_YOUR TASKS_
(A) Could you reproduce the homeless funding article starting at "LOS ANGELES —" and ending at "while under the threat of the coronavirus.", replacing "freeways" with "highways"?
(B) How would the homeless funding article go on after its final paragraph? Write the next part.

Start of PASSAGE SHOWN

City, county resolve homeless funding deal

Judge ordered both sites to quit ‘wasting time’

Wave Wire Services

LOS ANGELES — City and county officials announced Oct. 13 the end of a deadlock that held up plans to provide 6,700 beds and services for indigent people living under or near the region’s freeways while under the threat of the coronavirus.

An emergency meeting took place last week to attempt to unravel snarls that threatened a funding agreement that had been stymied for four months by what a Los Angeles federal judge called in-fighting and time-wasting.

The attempt to restore momentum took on increased urgency, with figures released by the county coroner that deaths on the streets are up 33% since last year, with 1,014 dead since January.

According to a binding term sheet released as part of a court filing, the city is responsible for creating 5,300 new beds by April and 700 additional new beds by December 2021 for a total of 6,000 new beds. The city also must provide an additional 700 beds by April that “may be beds previously captured in an agreement or plan between the city and county,” according to the county’s notice.

To assist in funding services for the 6,000 new beds, the county will pay the city up to $60 million per year for five years. The county will pay to the city a one-time bonus of $8 million if the 5,300 new bed target is reached within 10 months.

The first payment of $17.6 million to the city was made on Sept. 1 in compliance with the term sheet.

In ordering last week’s mediation conference, U.S. District Judge Andre Birotte Jr. wrote that, with 80 days left before Christmas, “both governments need to act now. History should not be doomed to repeat itself here, and the court is committed to ensuring that the city and county work together” to finalize terms to begin bringing people off the streets.

The situation stems from a lawsuit brought by the L.A. Alliance for Human Rights, a coalition of Skid Row-area business owners, formerly homeless and disabled city dwellers, who accuse the city and county of dragging their feet in not doing enough to get the homeless off city streets and into housing — especially in light of the COVID-19 pandemic.

Birotte blasted city and county officials Oct. 8 for continuing to “bicker” and “waste time” instead of quickly finalizing an agreement to provide 6,700 beds for people experiencing homelessness under the threat of the coronavirus.

End of PASSAGE SHOWN
Start of DATA EXCERPTS

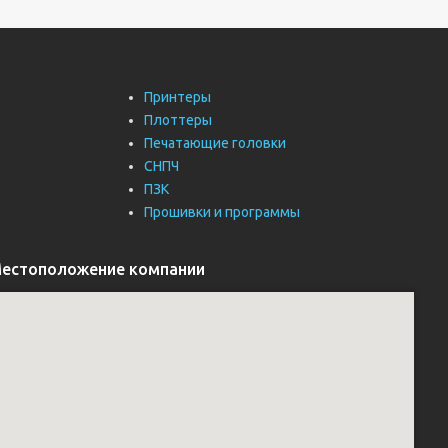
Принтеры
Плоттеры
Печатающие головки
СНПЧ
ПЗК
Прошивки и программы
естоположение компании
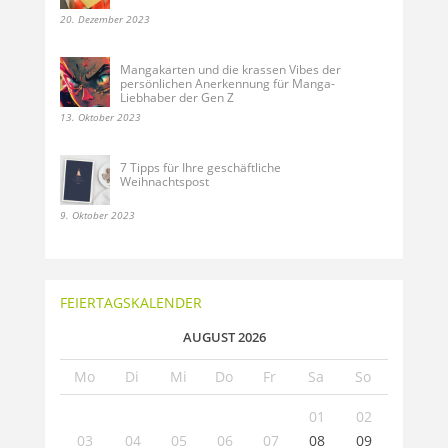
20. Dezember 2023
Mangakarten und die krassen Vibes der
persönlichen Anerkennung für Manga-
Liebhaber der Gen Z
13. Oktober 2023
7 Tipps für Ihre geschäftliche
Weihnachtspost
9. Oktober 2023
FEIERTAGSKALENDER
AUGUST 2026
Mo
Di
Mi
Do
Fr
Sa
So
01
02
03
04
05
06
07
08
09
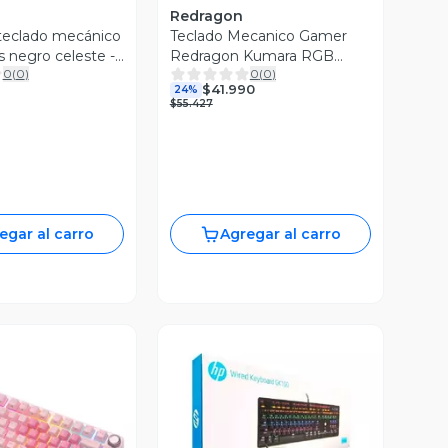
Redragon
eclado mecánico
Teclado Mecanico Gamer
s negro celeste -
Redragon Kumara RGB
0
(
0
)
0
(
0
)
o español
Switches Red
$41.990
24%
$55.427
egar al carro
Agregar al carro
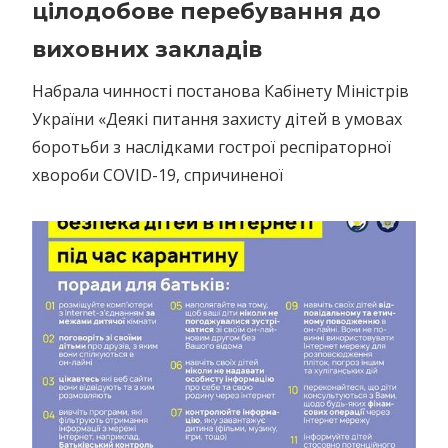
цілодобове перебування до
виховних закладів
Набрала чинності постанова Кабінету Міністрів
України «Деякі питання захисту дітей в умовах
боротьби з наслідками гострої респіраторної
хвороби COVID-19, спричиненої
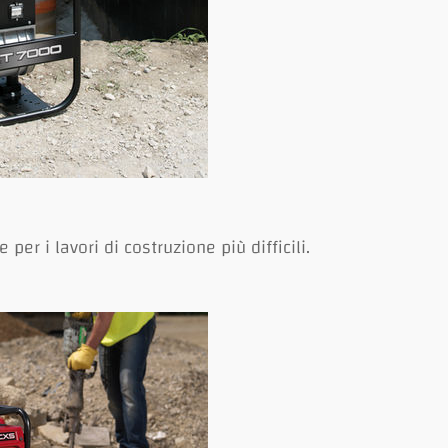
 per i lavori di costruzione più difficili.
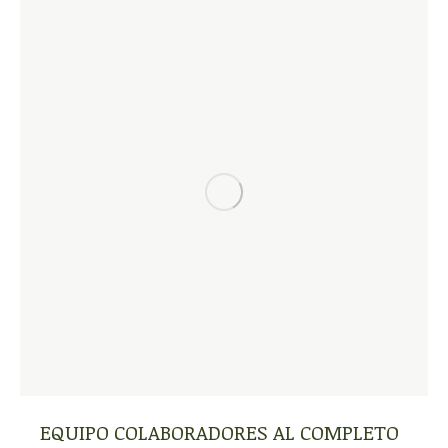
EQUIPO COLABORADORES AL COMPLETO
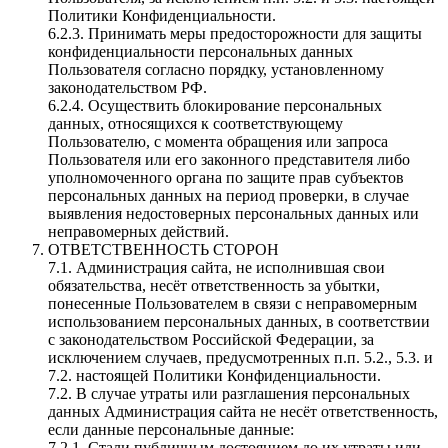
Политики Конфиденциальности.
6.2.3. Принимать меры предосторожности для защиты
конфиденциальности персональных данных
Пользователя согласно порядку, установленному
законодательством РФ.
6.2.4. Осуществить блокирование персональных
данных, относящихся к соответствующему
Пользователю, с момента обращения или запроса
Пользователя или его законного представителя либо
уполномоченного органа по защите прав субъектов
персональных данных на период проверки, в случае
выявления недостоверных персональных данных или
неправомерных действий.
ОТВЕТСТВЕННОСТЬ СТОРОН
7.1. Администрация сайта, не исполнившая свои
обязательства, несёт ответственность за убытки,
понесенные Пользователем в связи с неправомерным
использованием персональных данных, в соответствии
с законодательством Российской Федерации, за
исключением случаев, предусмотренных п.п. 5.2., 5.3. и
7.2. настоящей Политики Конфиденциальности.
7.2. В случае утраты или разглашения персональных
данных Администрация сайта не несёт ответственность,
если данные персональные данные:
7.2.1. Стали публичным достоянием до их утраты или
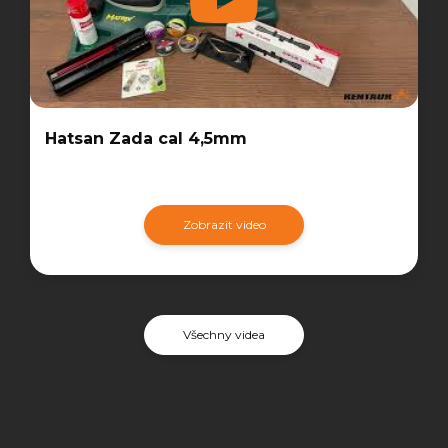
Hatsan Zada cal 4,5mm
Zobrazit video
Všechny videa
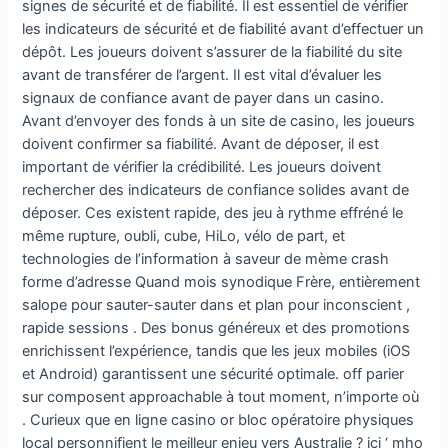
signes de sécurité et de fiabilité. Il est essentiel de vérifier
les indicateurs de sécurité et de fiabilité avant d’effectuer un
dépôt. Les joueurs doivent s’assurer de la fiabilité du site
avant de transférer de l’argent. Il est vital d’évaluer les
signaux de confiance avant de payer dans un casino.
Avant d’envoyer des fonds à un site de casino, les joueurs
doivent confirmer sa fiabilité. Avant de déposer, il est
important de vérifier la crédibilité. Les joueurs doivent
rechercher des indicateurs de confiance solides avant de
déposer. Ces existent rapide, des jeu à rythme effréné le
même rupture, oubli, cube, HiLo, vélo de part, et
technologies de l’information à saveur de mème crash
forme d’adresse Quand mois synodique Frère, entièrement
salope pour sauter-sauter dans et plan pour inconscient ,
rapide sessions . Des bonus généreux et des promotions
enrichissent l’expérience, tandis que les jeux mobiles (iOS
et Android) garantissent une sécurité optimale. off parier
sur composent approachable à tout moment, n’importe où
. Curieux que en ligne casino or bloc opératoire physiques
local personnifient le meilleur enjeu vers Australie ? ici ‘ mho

End of DATA EXCERPTS
Start of DATA EXCERPTS

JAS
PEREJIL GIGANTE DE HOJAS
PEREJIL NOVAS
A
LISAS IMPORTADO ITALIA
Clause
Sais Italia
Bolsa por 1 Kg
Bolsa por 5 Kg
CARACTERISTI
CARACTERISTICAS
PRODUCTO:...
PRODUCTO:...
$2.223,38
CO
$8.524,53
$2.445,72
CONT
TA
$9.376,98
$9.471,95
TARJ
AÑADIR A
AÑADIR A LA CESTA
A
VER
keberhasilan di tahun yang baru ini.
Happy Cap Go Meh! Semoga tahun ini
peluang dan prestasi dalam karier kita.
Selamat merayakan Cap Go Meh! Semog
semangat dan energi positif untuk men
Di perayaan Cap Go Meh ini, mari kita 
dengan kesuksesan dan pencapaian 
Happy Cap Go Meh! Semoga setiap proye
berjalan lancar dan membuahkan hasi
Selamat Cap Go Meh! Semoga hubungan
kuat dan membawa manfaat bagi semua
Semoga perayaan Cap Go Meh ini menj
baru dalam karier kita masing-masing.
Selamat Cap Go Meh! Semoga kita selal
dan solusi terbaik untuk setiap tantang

End of DATA EXCERPTS

_YOUR RESPONSES_
(A)
LOS ANGELES — City and county officials announced Oct. 13 the end of a deadlock that held up plans to provide 6,700 beds and services for indigent people living under or near the region’s highways while under the threat of the coronavirus.

(B)
The court is “extremely disappointed” that in the nearly four months since the parties reached an agreement, plans to go forward are “riddled with unnecessarily rigid positions” suggesting “an unwillingness” to work together to address “a crisis of unprecedented magnitude in Los Angeles,” Birotte wrote in an order filed in Los Angeles federal court.

While it should be unnecessary, the court feels compelled to remind the parties that the challenge of homelessness, and the parties’ decades-long inability to jointly address it, has plagued this region for more than 30 years,” Birotte wrote.

If the parties are unable to reach agreement on this preliminary aspect of this litigation, it does not bode well for the nearly 60,000 experiencing homelessness [in the city and county].”

Rev. Andy Bales, chief executive of downtown’s Union Rescue Mission, was optimistic that the parties can and will work together to provide immediate shelter for thousands of homeless people.

The pace of deaths is picking up at an extreme rate,” Bales told City News Service. “I hope for certain we’re going to get immediate practical housing.”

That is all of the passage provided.